ASSIGNMENT 1> In the air rage article, reproduce the passage from "How Should I" up to and including "into a rage." word for word.
ASSIGNMENT 2> Besides drinking alcohol to excess, which factors does the air rage article list as causes of air rage during a flight? Give all of them.
ASSIGNMENT 3>
Decide whether each statement agrees with the air rage article. Answer yes or no, and quote the words from the article that settle each one.
(a) Excessive drinking is probably the most common trigger of air rage incidents.
(b) A passenger acting alone may try to take an aggressor down.
(c) Most airlines today carry some kind of restraining device.

___ EXCERPT

By: Jeff Durham - Updated: 8 Jun 2010 | comments*Discuss
Air Rage Flying Cabin Crew Physical

Air rage is a very serious offence. In addition to the verbal and physical threat it can present, it can also put lives at risk if the perpetrator decides to tamper with the aircraft in any way. Whether it’s attempting to open the cabin door or, worse still, entering the flight cockpit, it can become very serious indeed.

Why Does Air Rage Occur?

Air rage can occur when flying for many reasons. Although drinking alcohol to excess is probably the most common reason which sparks an air rage incident, there are often other factors which can cause people to go ‘off the rails’ during a flight. These can include:

  • Nicotine withdrawal
  • Overcrowding or general feelings of feeling uncomfortable
  • Perceived poor customer service
  • Long flights
  • Psychological feelings of a loss of self-control often due to a fear of flying
  • ‘Domestic’ arguments between fellow passengers

How Should I Deal with Air Rage?

The first thing to remember is that air crews are all professionally trained to deal with air rage incidents. Therefore, you should leave things to the professionals wherever possible. If, however, the air crew are not yet aware of an incident and you are sitting next to or close by to the person(s) who is potentially going to cause a problem, you should, where possible, alert a crew member to what is going on.

You can do this by pressing the call button or, better still, if you’re able to get out of your seat, go and seek out a member of the crew. Tell them what’s going on giving them the row and seat number of the person getting themselves into a rage.

What if Things Get Out of Hand Prior to Help Arriving?

Sometimes an air rage incident may escalate and turn nasty before you’ve even got a chance to raise the alarm. Therefore, if an incident threatens to get out of control and you are in the direct ‘line of fire’, stay calm if someone is being verbally abusive to you. Don’t inflame things by arguing back even if you know you’re in the right.

Quite often, somebody's rage can be brought under control by speaking calmly to the person who’s angry and by not getting angry or upset yourself, it will at least buy you some time whilst a friend or fellow passenger can summon help. Even if this means apologising when you don’t feel as though you’ve done anything wrong, it’s far better to bite your lip and apologise as opposed to inflaming the situation by arguing back.

Direct Intervention

There are only two real occasions on where you should take direct intervention when air rage occurs. If you or a fellow passenger is being physically assaulted or somebody is attempting to put the aircraft at risk by trying to get into the cockpit or attempting to open the cabin door, then you should, by all means, defend yourself or intervene as best you can until help arrives.

If another passenger is in danger of physical assault and the cabin crew have yet to intervene, you should always remember that it’s ‘safety in numbers’ that counts. Therefore, only ever attempt to take somebody ‘down’ by enlisting the help of fellow passengers.

The idea is to try to get the aggressor to the floor, preferably face down and be able to restrain them until the cabin crew get there to take over. Use anything that might be available to achieve this. A man’s tie or shoelaces, for example, can be used to bind arms or legs together. One of you can do this whilst other passengers can, perhaps, sit on top of the aggressor in an effort to immobilise them until help arrives.

The important thing to remember, however, is that you should leave the cabin crew to deal with all incidents of air rage where possible. They have been trained for this and, in addition, most airlines today carry some form of restraining devices which can help to immobilise the aggressor until the plane is able to land and the police can then take over.

______
___ DATA PROVIDED

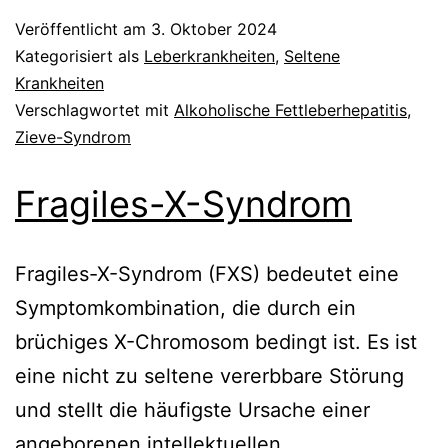
Veröffentlicht am
3. Oktober 2024
Kategorisiert als
Leberkrankheiten
,
Seltene
Krankheiten
Verschlagwortet mit
Alkoholische Fettleberhepatitis
,
Zieve-Syndrom
Fragiles-X-Syndrom
Fragiles-X-Syndrom (FXS) bedeutet eine
Symptomkombination, die durch ein
brüchiges X-Chromosom bedingt ist. Es ist
eine nicht zu seltene vererbbare Störung
und stellt die häufigste Ursache einer
angeborenen intellektuellen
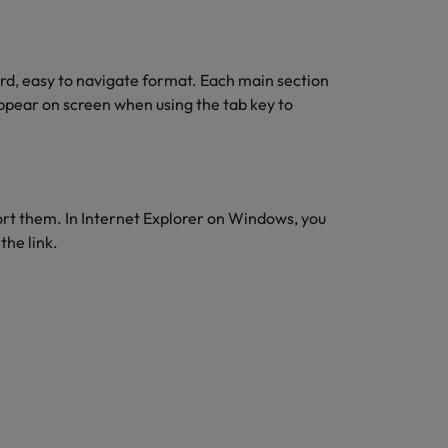
ward, easy to navigate format. Each main section
appear on screen when using the tab key to
ort them. In Internet Explorer on Windows, you
the link.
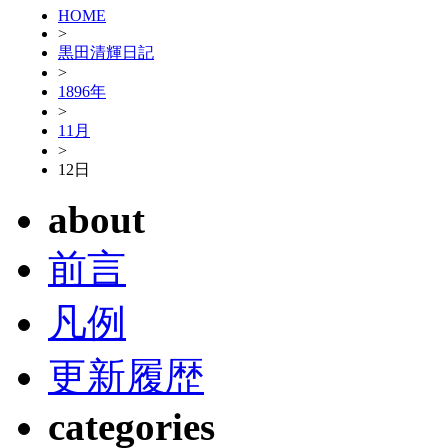
HOME
>
黒田清輝日記
>
1896年
>
11月
>
12日
about
前言
凡例
更新履歴
categories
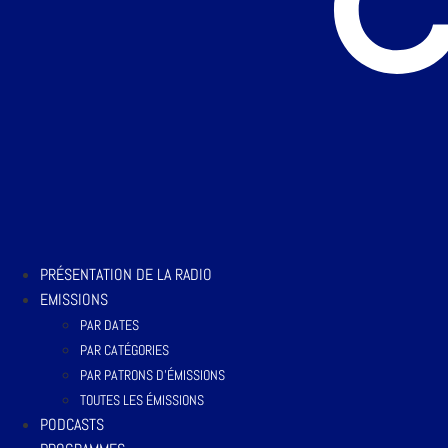
PRÉSENTATION DE LA RADIO
EMISSIONS
PAR DATES
PAR CATÉGORIES
PAR PATRONS D’ÉMISSIONS
TOUTES LES ÉMISSIONS
PODCASTS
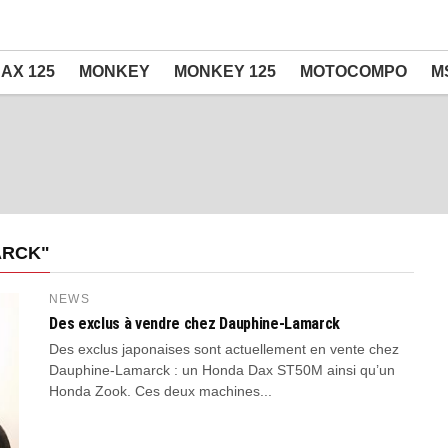
AX 125
MONKEY
MONKEY 125
MOTOCOMPO
M
ARCK"
NEWS
Des exclus à vendre chez Dauphine-Lamarck
Des exclus japonaises sont actuellement en vente chez
Dauphine-Lamarck : un Honda Dax ST50M ainsi qu’un
Honda Zook. Ces deux machines...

______

EXERCISE ANSWER 1>
How Should I Deal with Air Rage?

The first thing to remember is that air crews are all professionally trained to deal with air rage incidents. Therefore, you should leave things to the professionals wherever possible. If, however, the air crew are not yet aware of an incident and you are sitting next to or close by to the person(s) who is potentially going to cause a problem, you should, where possible, alert a crew member to what is going on.

You can do this by pressing the call button or, better still, if you’re able to get out of your seat, go and seek out a member of the crew. Tell them what’s going on giving them the row and seat number of the person getting themselves into a rage.

EXERCISE ANSWER 2>
- Nicotine withdrawal
- Overcrowding or general feelings of feeling uncomfortable
- Perceived poor customer service
- Long flights
- Psychological feelings of a loss of self-control often due to a fear of flying
- ‘Domestic’ arguments between fellow passengers

EXERCISE ANSWER 3>
(a) Yes: "drinking alcohol to excess is probably the most common reason which sparks an air rage incident"
(b) No: "only ever attempt to take somebody ‘down’ by enlisting the help of fellow passengers."
(c) Yes: "most airlines today carry some form of restraining devices"